> [ARBEITSAUFTRAG A]:
Zitieren Sie wörtlich aus dem Text über Grönland: Beginnen Sie bei den Worten „Volksgruppe hängt am“ und hören Sie nach „traditionelle Lebensgrundlage genommen.“ auf.
> [ARBEITSAUFTRAG B]:
Prüfen Sie anhand des Textes über Grönland, ob die folgenden Aussagen zutreffen, und antworten Sie jeweils mit Ja oder Nein samt den entscheidenden Textworten im genauen Wortlaut:
(i) In Ostgrönland ist eine kleine Volksgruppe vollständig auf Sozialhilfe angewiesen.
(ii) Die meisten Menschen wissen von dieser Abhängigkeit.
(iii) Den Inuit wurde ihre traditionelle Lebensgrundlage genommen.
> [ARBEITSAUFTRAG C]:
Führen Sie den Text über Grönland im Anschluss an seinen letzten Satz weiter.

> [LESETEXT]:
* * * * * * * * *
Volksgruppe hängt am Tropf der Sozialhilfe

Für die meisten Menschen ist Grönland die Insel des Eises. Sie ist ein Naturparadies in einer Welt, in der landschaftliche Schönheit kaum mehr eine Rolle zu spielen scheint. Doch auf Grönland gibt es auch Schattenseiten. Nur die Wenigsten wissen beispielsweise, dass in Ostgrönland eine kleine Volksgruppe zu 100 Prozent am Tropf der Sozialhilfe hängt.

Sie auf das Geld des dänischen Staats angewiesen. Fortschritte der modernen Welt scheinen hier vor allem eines hervorgerufen zu haben – eine Totengräberstimmung. Seitdem die Moderne rund um Tasiilaq Einzug gehalten hat, sind es vor allem die Inuit, die darunter leiden. Ihnen wurde zusehends ihre traditionelle Lebensgrundlage genommen.
* * * * * * * * *
> [UNTERSUCHTES MATERIAL]:
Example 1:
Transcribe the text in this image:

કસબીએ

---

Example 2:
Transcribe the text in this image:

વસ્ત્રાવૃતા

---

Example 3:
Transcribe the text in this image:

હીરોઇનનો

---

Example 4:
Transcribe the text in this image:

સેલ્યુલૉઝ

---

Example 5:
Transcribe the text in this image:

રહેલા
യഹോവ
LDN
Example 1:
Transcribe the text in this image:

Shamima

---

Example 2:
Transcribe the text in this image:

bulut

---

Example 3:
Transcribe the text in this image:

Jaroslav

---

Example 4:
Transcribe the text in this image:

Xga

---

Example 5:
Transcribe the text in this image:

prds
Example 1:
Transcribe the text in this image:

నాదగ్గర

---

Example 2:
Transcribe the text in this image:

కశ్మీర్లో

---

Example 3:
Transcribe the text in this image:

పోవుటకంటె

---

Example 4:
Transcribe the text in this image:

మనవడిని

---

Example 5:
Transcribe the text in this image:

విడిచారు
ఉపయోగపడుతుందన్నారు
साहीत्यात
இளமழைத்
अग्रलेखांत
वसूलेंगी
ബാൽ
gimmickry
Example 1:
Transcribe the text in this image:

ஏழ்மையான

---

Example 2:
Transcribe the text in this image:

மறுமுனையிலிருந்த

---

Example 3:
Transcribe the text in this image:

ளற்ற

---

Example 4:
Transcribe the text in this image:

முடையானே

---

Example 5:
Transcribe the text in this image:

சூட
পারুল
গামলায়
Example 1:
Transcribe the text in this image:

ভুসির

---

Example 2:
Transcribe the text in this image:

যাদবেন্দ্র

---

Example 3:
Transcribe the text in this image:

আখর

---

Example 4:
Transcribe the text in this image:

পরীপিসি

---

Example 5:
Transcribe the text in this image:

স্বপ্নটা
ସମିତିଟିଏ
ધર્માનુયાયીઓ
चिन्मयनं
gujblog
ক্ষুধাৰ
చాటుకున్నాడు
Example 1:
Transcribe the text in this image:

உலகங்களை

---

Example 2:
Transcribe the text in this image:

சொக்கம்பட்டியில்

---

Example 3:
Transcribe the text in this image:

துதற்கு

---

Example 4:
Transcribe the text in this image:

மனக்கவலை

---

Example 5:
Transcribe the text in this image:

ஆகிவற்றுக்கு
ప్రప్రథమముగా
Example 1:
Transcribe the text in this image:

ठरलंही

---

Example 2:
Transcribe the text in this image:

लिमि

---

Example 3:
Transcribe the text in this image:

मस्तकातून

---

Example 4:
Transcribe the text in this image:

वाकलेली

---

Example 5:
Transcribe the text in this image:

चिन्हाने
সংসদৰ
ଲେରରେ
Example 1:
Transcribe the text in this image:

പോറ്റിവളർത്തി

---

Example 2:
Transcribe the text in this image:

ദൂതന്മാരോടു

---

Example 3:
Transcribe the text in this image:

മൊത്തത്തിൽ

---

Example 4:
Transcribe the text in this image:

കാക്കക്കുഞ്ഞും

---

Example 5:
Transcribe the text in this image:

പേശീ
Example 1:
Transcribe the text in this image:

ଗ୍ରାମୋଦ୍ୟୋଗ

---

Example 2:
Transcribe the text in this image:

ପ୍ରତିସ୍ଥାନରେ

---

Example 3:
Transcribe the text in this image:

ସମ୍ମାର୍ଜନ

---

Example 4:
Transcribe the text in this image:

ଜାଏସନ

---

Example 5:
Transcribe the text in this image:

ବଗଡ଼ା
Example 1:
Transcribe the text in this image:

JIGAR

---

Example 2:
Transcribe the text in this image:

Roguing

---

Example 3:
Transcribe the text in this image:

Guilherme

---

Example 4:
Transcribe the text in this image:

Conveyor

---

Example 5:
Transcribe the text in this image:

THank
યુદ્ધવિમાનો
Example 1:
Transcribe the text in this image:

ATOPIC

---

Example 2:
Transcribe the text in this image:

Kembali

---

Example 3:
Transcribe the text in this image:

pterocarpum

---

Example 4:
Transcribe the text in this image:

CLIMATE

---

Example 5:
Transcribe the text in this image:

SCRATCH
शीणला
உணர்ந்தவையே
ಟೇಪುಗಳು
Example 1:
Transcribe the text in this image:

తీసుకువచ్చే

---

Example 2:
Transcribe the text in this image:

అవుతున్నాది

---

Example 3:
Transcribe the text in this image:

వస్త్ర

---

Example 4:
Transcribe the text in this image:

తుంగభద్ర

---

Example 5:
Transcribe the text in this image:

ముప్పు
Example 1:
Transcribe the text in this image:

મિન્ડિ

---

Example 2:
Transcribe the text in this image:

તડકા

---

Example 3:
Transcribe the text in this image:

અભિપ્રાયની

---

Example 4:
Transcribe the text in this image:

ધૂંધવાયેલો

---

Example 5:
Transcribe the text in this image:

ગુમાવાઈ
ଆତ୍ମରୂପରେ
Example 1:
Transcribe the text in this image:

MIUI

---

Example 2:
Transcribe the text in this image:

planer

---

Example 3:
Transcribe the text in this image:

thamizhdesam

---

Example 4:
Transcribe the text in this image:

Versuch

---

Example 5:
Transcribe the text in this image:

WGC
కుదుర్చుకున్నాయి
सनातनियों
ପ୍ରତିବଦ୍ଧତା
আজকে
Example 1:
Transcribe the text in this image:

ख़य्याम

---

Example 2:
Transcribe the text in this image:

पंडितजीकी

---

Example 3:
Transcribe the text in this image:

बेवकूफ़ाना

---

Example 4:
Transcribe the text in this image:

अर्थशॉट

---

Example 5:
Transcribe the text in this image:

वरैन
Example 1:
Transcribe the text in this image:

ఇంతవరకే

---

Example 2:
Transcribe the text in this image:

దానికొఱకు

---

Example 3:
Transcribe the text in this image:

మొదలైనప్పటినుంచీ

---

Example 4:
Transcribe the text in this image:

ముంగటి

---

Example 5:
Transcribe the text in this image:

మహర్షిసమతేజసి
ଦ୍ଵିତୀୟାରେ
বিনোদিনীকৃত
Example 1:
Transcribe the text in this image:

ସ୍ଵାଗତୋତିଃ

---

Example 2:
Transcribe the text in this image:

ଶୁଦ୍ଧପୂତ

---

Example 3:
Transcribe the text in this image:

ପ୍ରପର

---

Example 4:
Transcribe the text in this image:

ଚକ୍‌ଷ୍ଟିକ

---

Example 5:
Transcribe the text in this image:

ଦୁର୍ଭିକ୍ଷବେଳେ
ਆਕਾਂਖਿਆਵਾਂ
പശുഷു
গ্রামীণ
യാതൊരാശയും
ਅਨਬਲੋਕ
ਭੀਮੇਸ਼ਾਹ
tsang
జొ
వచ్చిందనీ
* * * * * * * * *
> [LÖSUNG A]:
Volksgruppe hängt am Tropf der Sozialhilfe

Für die meisten Menschen ist Grönland die Insel des Eises. Sie ist ein Naturparadies in einer Welt, in der landschaftliche Schönheit kaum mehr eine Rolle zu spielen scheint. Doch auf Grönland gibt es auch Schattenseiten. Nur die Wenigsten wissen beispielsweise, dass in Ostgrönland eine kleine Volksgruppe zu 100 Prozent am Tropf der Sozialhilfe hängt.

Sie auf das Geld des dänischen Staats angewiesen. Fortschritte der modernen Welt scheinen hier vor allem eines hervorgerufen zu haben – eine Totengräberstimmung. Seitdem die Moderne rund um Tasiilaq Einzug gehalten hat, sind es vor allem die Inuit, die darunter leiden. Ihnen wurde zusehends ihre traditionelle Lebensgrundlage genommen.

> [LÖSUNG B]:
(i) Ja: „dass in Ostgrönland eine kleine Volksgruppe zu 100 Prozent am Tropf der Sozialhilfe hängt“
(ii) Nein: „Nur die Wenigsten wissen beispielsweise“
(iii) Ja: „Ihnen wurde zusehends ihre traditionelle Lebensgrundlage genommen.“

> [LÖSUNG C]:
Heute wird Ostgrönland von zwei Aspekten geprägt. Dabei handelt es sich zum einen um die Ausrottung seiner Lebensgrundlage und zum anderen um die unerreichbaren Träume. Alle zwei Wochen bekommen die Menschen Sozialhilfe. Für wenige Minuten scheinen sie sich jeden Traum erfüllen zu können, den es gibt.

Um überleben zu können, müssen die Menschen in Ostgrönland raus auf den Fjord. Sie müssen jagen und fischen. Häufig reicht das Geld nicht einmal von einem zum nächsten Zahltag. Die einstige Kolonialmacht Dänemark pumpt jedes Jahr rund dreieinhalb Milliarden Kronen in die Insel.